Let's just say that this didn't work at all! The moss is really hard to work with! It was so hard to get it through the holes that I'd either get a clump through and have a big moss wad hanging out or I'd just have one tiny thread. After about 30 minutes of this it was clear it wasn't going to work. So I just spread out the moss between the mesh screens and I'll have to wait for it to grow in.

So much for my DIY instant moss wall 

I thought I would be able to show off an instant moss wall that looks like a shag carpet on day one. I think I could have done it if I had some surgical tools!! Hmm now how long for this sucker to grow in


----------



## timwag2001 (Jul 3, 2009)

the spots where you were able to get just one tiny little thread to stick out is where it will start to grow the best.


----------



## deleted_user_9 (Feb 28, 2009)

I've been thinking about making one of these, and I have to wonder if it would be easier to keep an opening for the fry, rather than struggle to keep them out. I was thinking of a piece of material sized to just meet the substrate, then held down with several fishing weights embedded in the sand. The current wouldn't move it, but there would be space for the fry to come and go without risk of injury.
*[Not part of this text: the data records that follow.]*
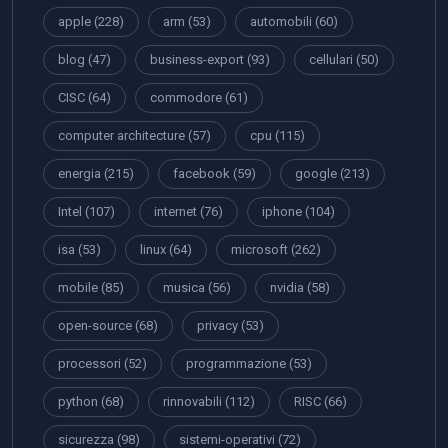
apple
(228)
arm
(53)
automobili
(60)
blog
(47)
business-export
(93)
cellulari
(50)
CISC
(64)
commodore
(61)
computer architecture
(57)
cpu
(115)
energia
(215)
facebook
(59)
google
(213)
Intel
(107)
internet
(76)
iphone
(104)
isa
(53)
linux
(64)
microsoft
(262)
mobile
(85)
musica
(56)
nvidia
(58)
open-source
(68)
privacy
(53)
processori
(52)
programmazione
(53)
python
(68)
rinnovabili
(112)
RISC
(66)
sicurezza
(98)
sistemi-operativi
(72)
Then again, I keep small fish, so fry and adults are relatively similar. It probably wouldn't work for folks who keep big fish.


----------



## timwag2001 (Jul 3, 2009)

i wouldnt recommend it. just to be safe.


----------



## Dave-H (Jul 29, 2010)

That would probably work fine. To me, the simplest solution was just to stick some supports back there and have a nice clear inch or so of open space. Hopefully that will help the water flow and the moss will be healthier.


----------